Ben şimdi bir öneri yapıyorum. Madem Emek çatıya taşınıyor AYNISINI
yapmayın. Biraz masraf edin, en azından içinde konser de verilebilsin. Ses, ışık,
sahne sistemleri dünyanın en iyisi
olsun. Büyük tiyatro oyunları oynanabilsin. Çatısı ve yan duvar konstrüksüyonu öyle sağlam olsun trapez vb monte
edilebilsin, mesela "Starlight Express" oynanabilsin.. Akustiğini öyle yapın, öyle teçhizat koyun ki içinde kayıt yapılabilsin.

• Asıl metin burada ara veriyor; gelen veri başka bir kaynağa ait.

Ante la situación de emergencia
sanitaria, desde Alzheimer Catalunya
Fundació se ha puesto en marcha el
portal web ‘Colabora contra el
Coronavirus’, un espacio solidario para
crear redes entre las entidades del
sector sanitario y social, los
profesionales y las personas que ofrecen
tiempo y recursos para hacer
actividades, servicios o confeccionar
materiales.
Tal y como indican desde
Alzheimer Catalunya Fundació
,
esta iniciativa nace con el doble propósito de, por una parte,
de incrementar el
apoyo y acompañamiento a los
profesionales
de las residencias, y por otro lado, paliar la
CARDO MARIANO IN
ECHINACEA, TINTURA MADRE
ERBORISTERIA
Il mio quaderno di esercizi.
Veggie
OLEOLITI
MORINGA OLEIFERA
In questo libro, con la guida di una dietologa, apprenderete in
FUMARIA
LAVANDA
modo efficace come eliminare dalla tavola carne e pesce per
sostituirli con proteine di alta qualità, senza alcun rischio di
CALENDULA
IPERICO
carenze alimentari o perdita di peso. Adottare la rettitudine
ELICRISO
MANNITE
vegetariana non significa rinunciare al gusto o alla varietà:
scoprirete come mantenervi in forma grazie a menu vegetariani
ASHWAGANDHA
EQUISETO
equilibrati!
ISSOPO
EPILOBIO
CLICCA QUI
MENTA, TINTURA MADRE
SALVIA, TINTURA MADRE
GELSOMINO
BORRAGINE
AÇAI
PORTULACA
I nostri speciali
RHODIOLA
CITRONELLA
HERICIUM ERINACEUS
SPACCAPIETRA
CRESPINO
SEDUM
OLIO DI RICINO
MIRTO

Ses izolasyonu öyle olsun ki dışarıdaki sesler içeri girmesin. Havalandırması
öyle olsun ki (bence olması kesin olan) “food-court”un kokusu içerden duyulmasın.

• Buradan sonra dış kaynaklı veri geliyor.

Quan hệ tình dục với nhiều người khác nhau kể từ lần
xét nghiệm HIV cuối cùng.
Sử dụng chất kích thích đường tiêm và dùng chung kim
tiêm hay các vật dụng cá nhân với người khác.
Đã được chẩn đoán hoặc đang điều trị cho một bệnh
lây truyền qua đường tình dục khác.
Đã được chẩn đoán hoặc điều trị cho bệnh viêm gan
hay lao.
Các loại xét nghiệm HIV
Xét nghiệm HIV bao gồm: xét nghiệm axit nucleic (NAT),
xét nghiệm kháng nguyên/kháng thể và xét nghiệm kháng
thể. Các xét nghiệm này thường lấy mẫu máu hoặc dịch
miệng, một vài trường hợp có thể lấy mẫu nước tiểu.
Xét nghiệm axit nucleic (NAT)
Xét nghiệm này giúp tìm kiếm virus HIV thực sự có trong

Yük asansörü olsun. Asansörlerden en az birinin içine sedye girebilsin. Bu işleri denetleyecek sinemacılardan kurulu bir "âkıl insan heyeti" kurulsun. Razı mısınız? Emek’in bu haliyle yukarı taşınmasının
bir yararı olsun bari. Yapabilir misiniz? Ama her
ne yaparsanız yapın o salonun dolu haldeyken boşalması (salondan sokağa çıkış
süresi) uluslar arası standartlara uysun. Hadi şimdi bunun için imza toplayın!

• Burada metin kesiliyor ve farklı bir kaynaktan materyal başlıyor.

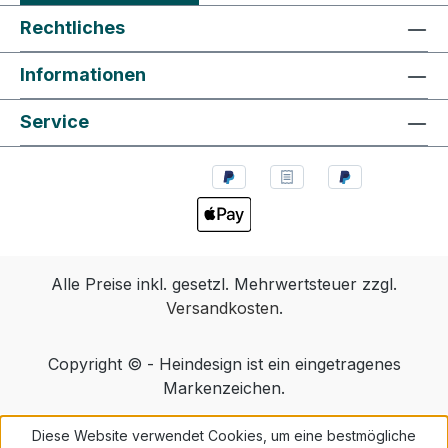
Rechtliches
Informationen
Service
Alle Preise inkl. gesetzl. Mehrwertsteuer zzgl.
Versandkosten
.
Copyright © - Heindesign ist ein eingetragenes
Markenzeichen.
Diese Website verwendet Cookies, um eine bestmögliche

Şehrin tarihi değerleri çok yaşlanmış atanızdır. Atanızı çok yaşlı diye öldürür müsünüz? En son Emek Sineması’nı öldürdünüz. Şimdi üretin "cafcaflı" bir slogan da acılar dinsin. Ben Emek için ikna edici(!) bir slogan buldum: "Gözyaşlarınız Emek'i basmasın diye çatıya taşıyoruz" Zira şimdi gözyaşı zamanı..
İşte bu hale getiriliyoruz. “Pantolon uymazsa gömleğe” ‘fit’
oluyoruz. Bize de yazık. Ama AYIP, ÇOK
AYIP!
Melih Anık
Not: CNNTürk'deki Emek ile ilgili her şeyi daha dikkatle takip edeceğim bundan böyle.
Yazınızın sonlarında, ayağı yere basan öneriler sıralamışsınız. Bence bu argümanlar üzerinde imzalar toplanmalı.